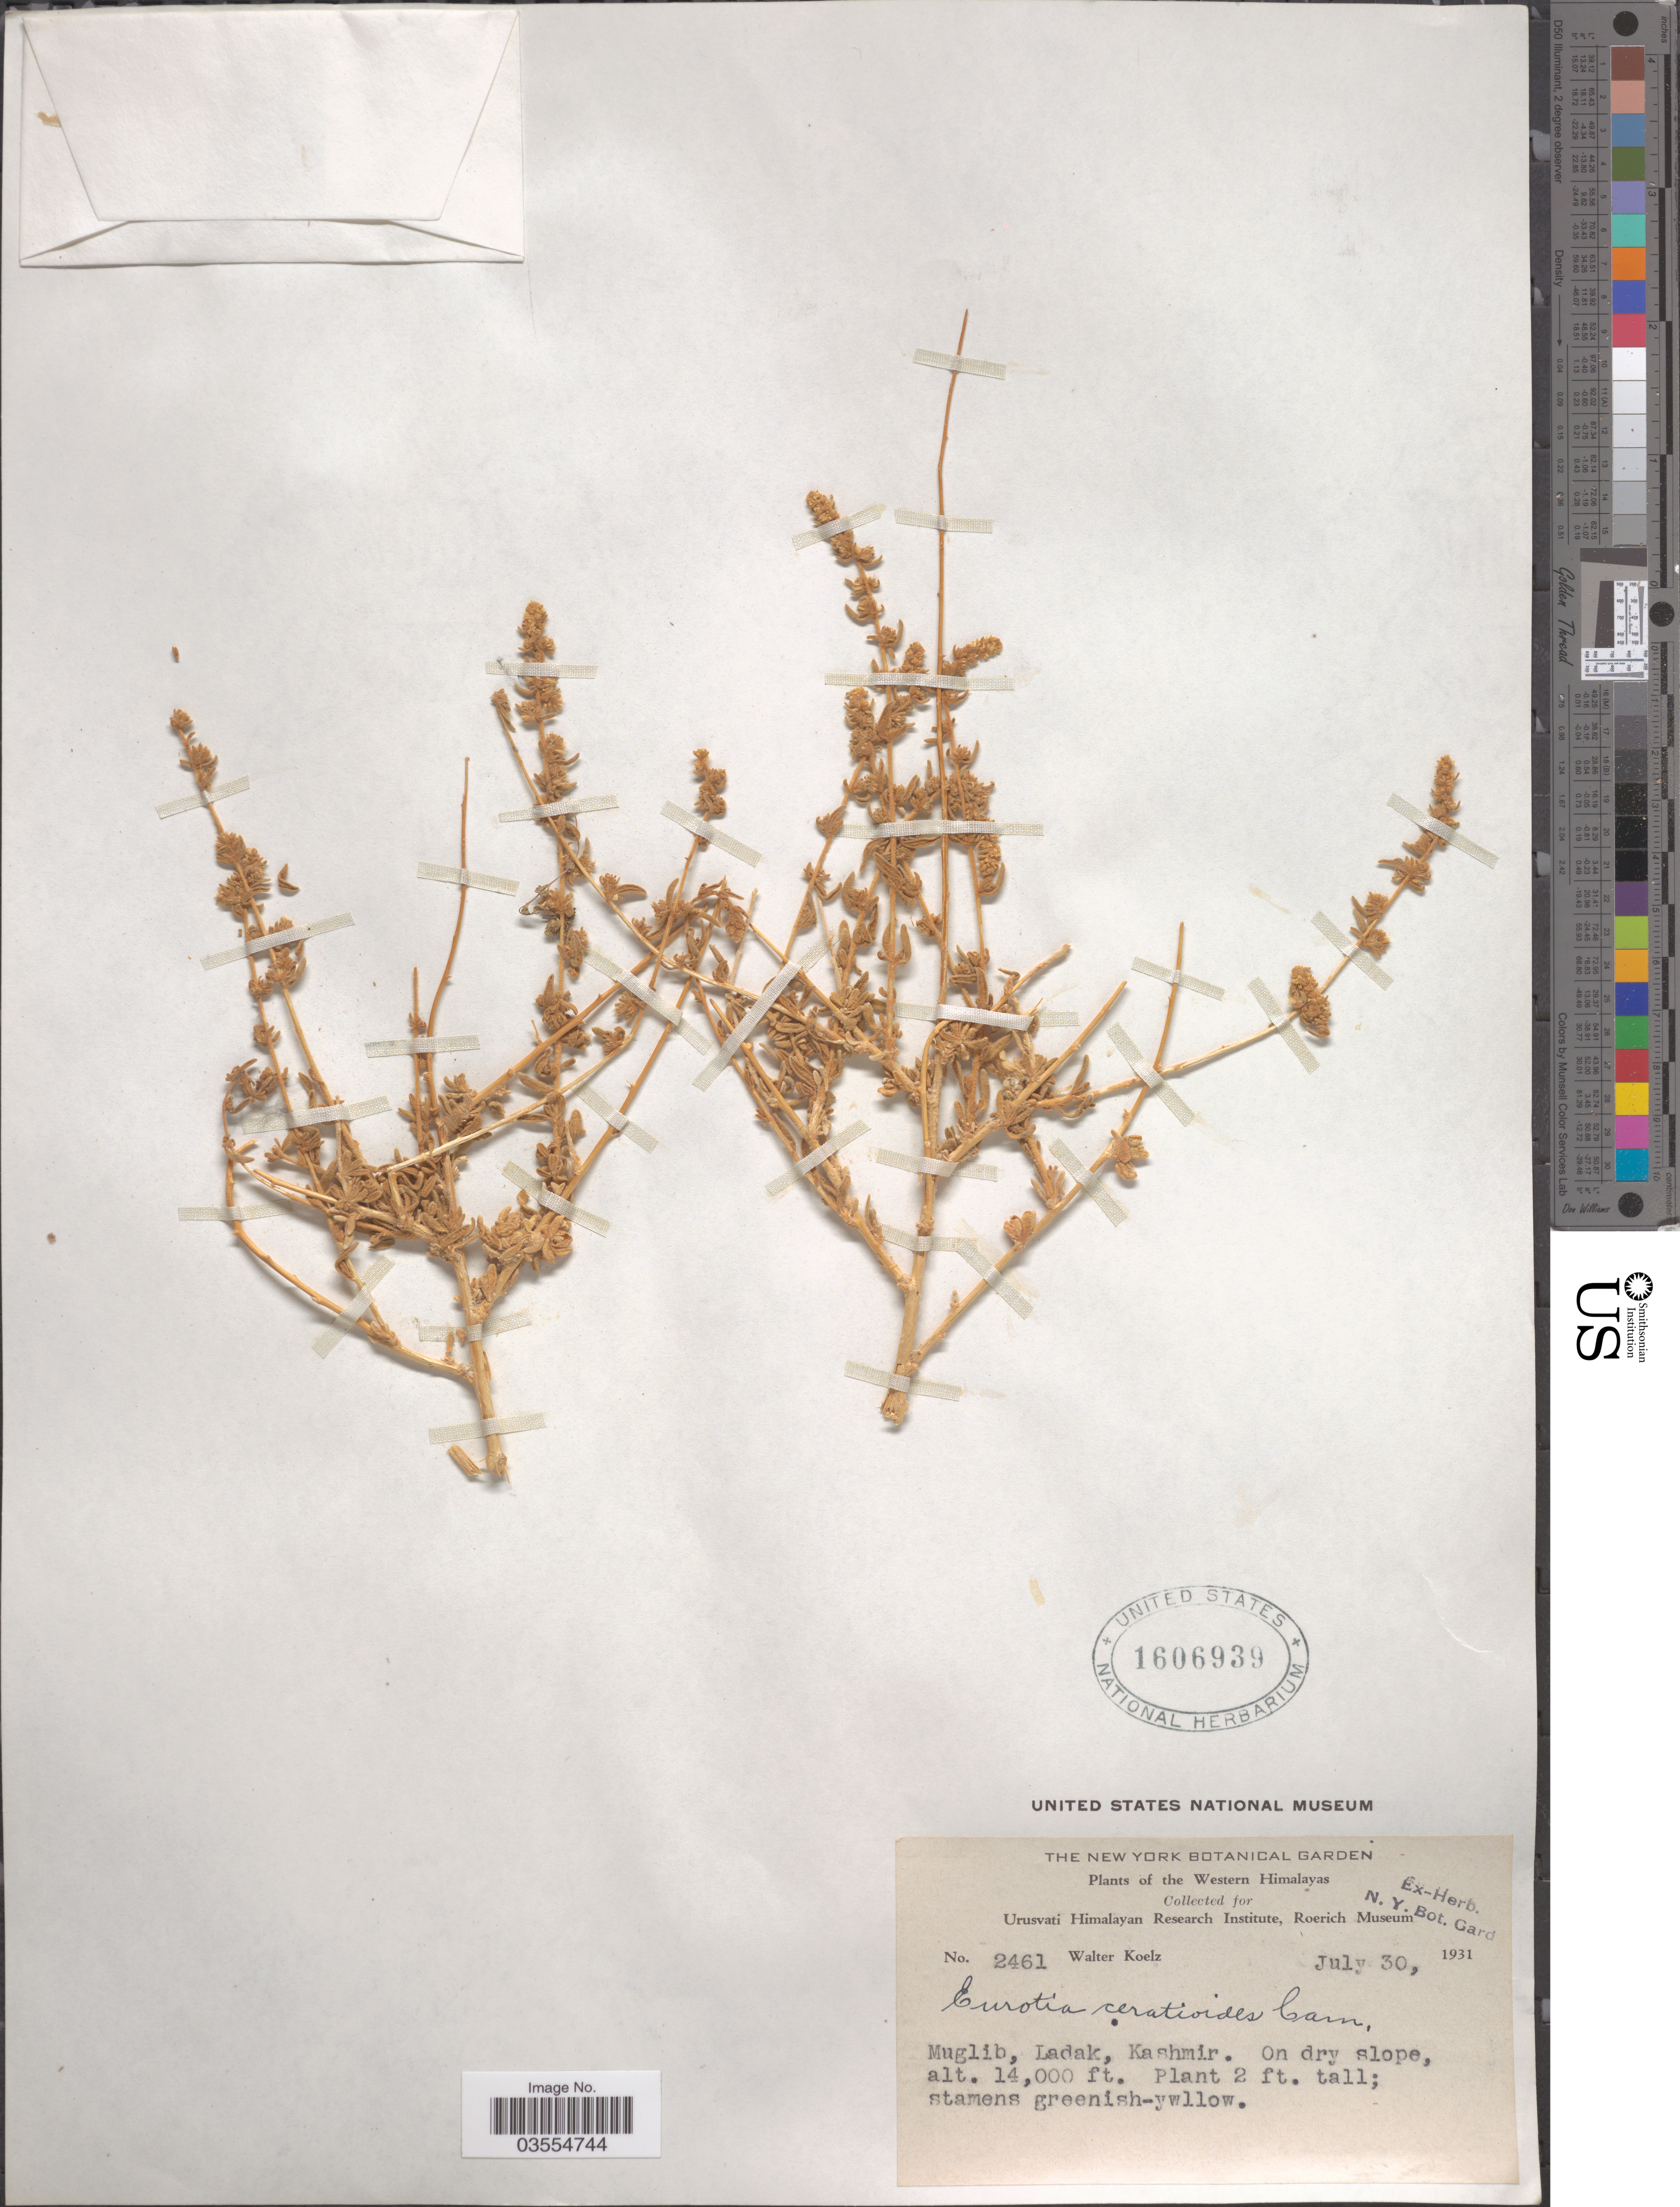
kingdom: Plantae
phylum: Tracheophyta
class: Magnoliopsida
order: Caryophyllales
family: Amaranthaceae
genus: Krascheninnikovia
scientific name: Krascheninnikovia ceratoides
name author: (L.) Gueldenst.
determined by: U.S. National Herbarium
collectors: W. N. Koelz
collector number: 2461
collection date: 1931-07-30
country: India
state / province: Ladakh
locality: Western Himalayas. Muglib, Ladak, Kashmir.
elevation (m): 4267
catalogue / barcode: US 1606939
# # # # # # #
Please rewrite the records above with "collection date" changed to "date collected" and everything else kept the same. Leave the pictures out of your answer.

CORRECT OUTPUT:
kingdom: Plantae
phylum: Tracheophyta
class: Magnoliopsida
order: Caryophyllales
family: Amaranthaceae
genus: Krascheninnikovia
scientific name: Krascheninnikovia ceratoides
name author: (L.) Gueldenst.
determined by: U.S. National Herbarium
collectors: W. N. Koelz
collector number: 2461
date collected: 1931-07-30
country: India
state / province: Ladakh
locality: Western Himalayas. Muglib, Ladak, Kashmir.
elevation (m): 4267
catalogue / barcode: US 1606939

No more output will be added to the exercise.